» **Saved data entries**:
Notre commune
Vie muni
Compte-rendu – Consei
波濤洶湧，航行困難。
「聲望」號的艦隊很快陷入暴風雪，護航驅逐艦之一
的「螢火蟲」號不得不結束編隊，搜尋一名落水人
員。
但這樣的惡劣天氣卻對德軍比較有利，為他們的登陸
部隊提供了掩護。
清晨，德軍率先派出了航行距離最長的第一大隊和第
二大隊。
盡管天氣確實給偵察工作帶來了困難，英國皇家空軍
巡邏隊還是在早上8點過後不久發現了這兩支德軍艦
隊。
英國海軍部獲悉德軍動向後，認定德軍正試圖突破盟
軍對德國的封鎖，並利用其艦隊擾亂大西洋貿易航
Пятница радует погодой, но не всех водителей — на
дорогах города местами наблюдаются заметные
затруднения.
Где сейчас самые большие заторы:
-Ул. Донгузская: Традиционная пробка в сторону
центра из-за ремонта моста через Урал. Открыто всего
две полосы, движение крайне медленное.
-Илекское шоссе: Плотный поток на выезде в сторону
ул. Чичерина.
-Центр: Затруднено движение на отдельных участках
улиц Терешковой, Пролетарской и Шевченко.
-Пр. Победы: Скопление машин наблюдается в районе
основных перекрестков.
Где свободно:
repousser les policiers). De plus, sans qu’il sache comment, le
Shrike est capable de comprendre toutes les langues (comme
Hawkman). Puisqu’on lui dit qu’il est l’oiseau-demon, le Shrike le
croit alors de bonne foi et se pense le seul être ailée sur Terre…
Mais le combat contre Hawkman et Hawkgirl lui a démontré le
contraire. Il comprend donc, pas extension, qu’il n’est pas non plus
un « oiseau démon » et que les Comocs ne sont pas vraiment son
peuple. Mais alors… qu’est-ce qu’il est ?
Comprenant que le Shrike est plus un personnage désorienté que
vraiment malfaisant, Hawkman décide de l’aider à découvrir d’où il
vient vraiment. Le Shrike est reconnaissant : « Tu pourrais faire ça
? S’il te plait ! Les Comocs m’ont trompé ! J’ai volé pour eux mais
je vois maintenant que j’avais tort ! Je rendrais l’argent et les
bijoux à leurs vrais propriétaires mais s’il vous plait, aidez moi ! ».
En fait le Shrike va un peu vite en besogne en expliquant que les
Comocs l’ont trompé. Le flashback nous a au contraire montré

» **Your goal**: A verbatim copy of every entry is needed.

» **Completed task**:
Notre commune
Vie muni
Compte-rendu – Consei
波濤洶湧，航行困難。
「聲望」號的艦隊很快陷入暴風雪，護航驅逐艦之一
的「螢火蟲」號不得不結束編隊，搜尋一名落水人
員。
但這樣的惡劣天氣卻對德軍比較有利，為他們的登陸
部隊提供了掩護。
清晨，德軍率先派出了航行距離最長的第一大隊和第
二大隊。
盡管天氣確實給偵察工作帶來了困難，英國皇家空軍
巡邏隊還是在早上8點過後不久發現了這兩支德軍艦
隊。
英國海軍部獲悉德軍動向後，認定德軍正試圖突破盟
軍對德國的封鎖，並利用其艦隊擾亂大西洋貿易航
Пятница радует погодой, но не всех водителей — на
дорогах города местами наблюдаются заметные
затруднения.
Где сейчас самые большие заторы:
-Ул. Донгузская: Традиционная пробка в сторону
центра из-за ремонта моста через Урал. Открыто всего
две полосы, движение крайне медленное.
-Илекское шоссе: Плотный поток на выезде в сторону
ул. Чичерина.
-Центр: Затруднено движение на отдельных участках
улиц Терешковой, Пролетарской и Шевченко.
-Пр. Победы: Скопление машин наблюдается в районе
основных перекрестков.
Где свободно:
repousser les policiers). De plus, sans qu’il sache comment, le
Shrike est capable de comprendre toutes les langues (comme
Hawkman). Puisqu’on lui dit qu’il est l’oiseau-demon, le Shrike le
croit alors de bonne foi et se pense le seul être ailée sur Terre…
Mais le combat contre Hawkman et Hawkgirl lui a démontré le
contraire. Il comprend donc, pas extension, qu’il n’est pas non plus
un « oiseau démon » et que les Comocs ne sont pas vraiment son
peuple. Mais alors… qu’est-ce qu’il est ?
Comprenant que le Shrike est plus un personnage désorienté que
vraiment malfaisant, Hawkman décide de l’aider à découvrir d’où il
vient vraiment. Le Shrike est reconnaissant : « Tu pourrais faire ça
? S’il te plait ! Les Comocs m’ont trompé ! J’ai volé pour eux mais
je vois maintenant que j’avais tort ! Je rendrais l’argent et les
bijoux à leurs vrais propriétaires mais s’il vous plait, aidez moi ! ».
En fait le Shrike va un peu vite en besogne en expliquant que les
Comocs l’ont trompé. Le flashback nous a au contraire montré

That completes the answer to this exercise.